Minified JSON responses:
:::::

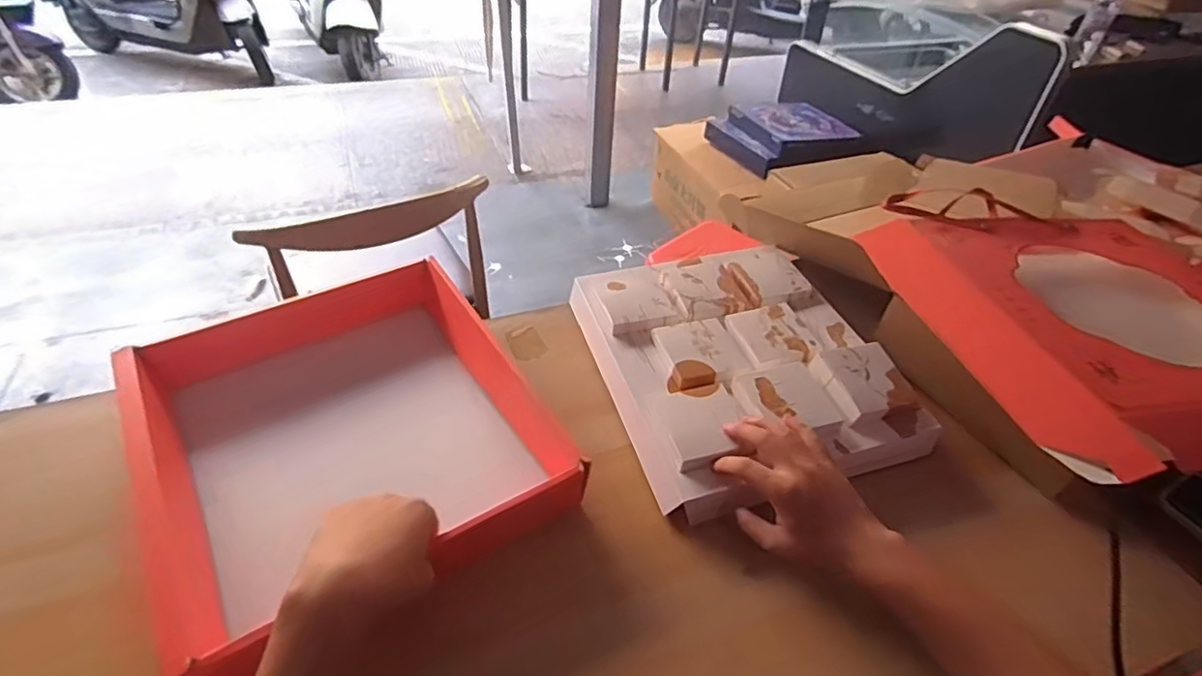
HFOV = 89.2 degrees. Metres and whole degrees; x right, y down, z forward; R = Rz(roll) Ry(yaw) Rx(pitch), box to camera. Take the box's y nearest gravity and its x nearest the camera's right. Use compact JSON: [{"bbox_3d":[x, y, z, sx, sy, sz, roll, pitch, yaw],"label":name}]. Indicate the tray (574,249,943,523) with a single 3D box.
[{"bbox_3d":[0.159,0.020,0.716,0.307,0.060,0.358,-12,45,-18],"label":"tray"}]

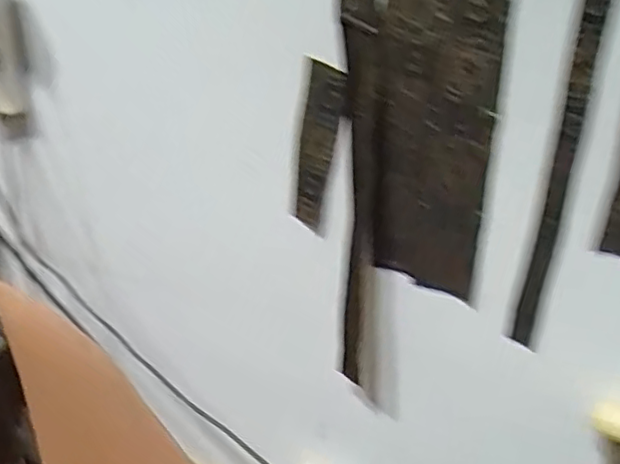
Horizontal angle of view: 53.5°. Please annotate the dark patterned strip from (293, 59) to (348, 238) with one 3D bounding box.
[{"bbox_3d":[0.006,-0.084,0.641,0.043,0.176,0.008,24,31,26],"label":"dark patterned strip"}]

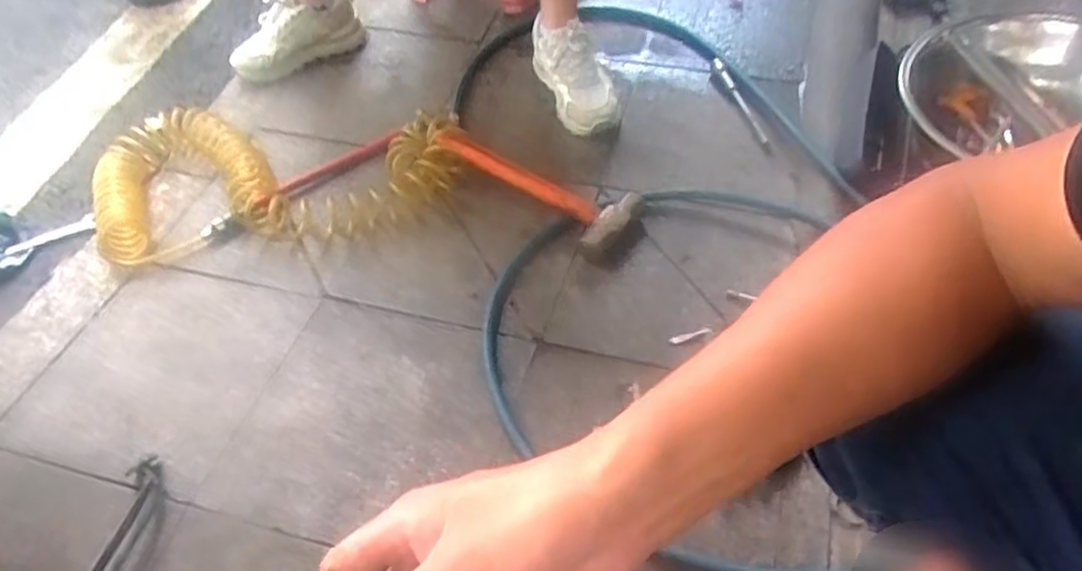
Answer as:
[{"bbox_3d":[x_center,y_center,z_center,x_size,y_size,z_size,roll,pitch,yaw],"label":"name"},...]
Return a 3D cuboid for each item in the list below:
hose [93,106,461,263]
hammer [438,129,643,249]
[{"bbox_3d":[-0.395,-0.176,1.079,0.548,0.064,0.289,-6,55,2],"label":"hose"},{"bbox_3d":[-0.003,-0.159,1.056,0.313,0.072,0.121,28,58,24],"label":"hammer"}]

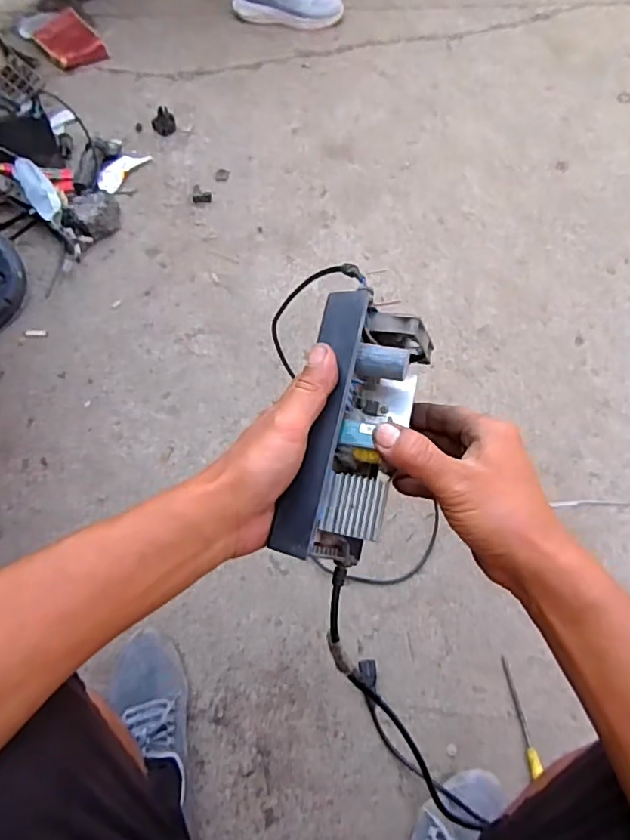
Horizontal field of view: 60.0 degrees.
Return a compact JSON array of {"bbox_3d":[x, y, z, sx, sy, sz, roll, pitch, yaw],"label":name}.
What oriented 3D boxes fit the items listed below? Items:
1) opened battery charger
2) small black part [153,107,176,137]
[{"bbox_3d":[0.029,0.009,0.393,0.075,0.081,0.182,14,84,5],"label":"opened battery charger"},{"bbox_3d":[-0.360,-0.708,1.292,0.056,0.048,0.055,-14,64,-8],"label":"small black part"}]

:::::

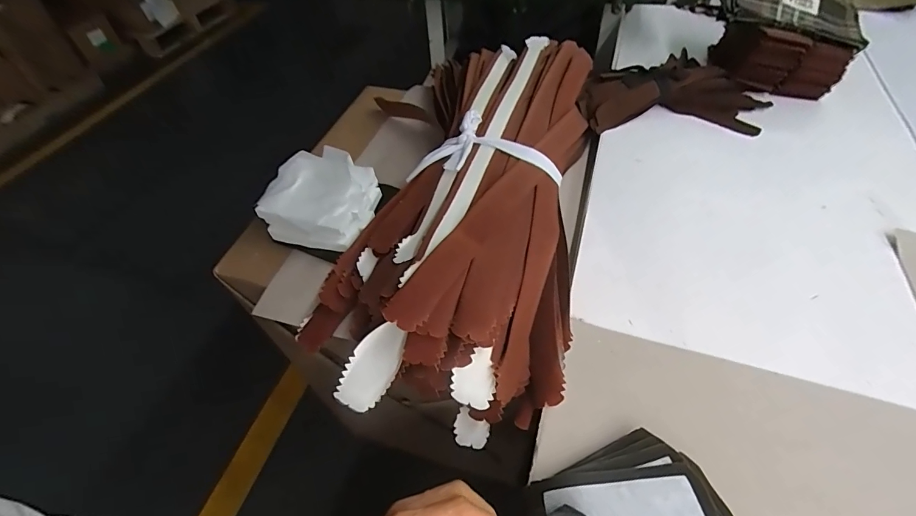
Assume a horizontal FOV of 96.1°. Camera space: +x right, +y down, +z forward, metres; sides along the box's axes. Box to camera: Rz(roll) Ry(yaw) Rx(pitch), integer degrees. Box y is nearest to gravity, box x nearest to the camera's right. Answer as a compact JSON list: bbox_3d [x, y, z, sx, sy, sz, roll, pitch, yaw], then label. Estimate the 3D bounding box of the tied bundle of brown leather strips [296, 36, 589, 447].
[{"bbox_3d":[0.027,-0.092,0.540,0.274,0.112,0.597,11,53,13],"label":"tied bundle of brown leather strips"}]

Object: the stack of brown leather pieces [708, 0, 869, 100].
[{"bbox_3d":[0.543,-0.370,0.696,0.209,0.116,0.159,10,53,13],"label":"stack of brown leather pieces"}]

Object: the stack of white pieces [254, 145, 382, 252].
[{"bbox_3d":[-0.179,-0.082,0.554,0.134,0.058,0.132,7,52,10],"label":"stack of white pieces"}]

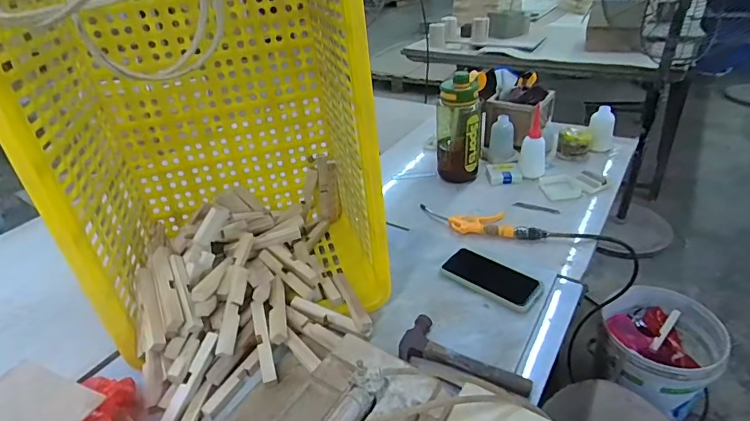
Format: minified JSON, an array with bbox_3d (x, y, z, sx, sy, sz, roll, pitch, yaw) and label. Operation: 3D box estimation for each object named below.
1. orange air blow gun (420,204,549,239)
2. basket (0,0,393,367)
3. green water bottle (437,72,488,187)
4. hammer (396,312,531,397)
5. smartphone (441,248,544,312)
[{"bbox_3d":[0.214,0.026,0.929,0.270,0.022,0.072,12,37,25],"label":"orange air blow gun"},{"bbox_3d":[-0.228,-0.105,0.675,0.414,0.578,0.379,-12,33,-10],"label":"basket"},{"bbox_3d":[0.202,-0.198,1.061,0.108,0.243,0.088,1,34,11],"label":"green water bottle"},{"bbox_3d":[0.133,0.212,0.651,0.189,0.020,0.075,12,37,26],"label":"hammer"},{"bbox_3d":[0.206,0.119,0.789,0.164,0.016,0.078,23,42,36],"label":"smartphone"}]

:::::

[WORK INSTRUCTIONS]:
Looking at the data above, return every line from the one with "1. orange air blow gun (420,204,549,239)" down to the one with "4. hammer (396,312,531,397)", exactly and inclusively.

[RESULT OF THIS EXERCISE]:
1. orange air blow gun (420,204,549,239)
2. basket (0,0,393,367)
3. green water bottle (437,72,488,187)
4. hammer (396,312,531,397)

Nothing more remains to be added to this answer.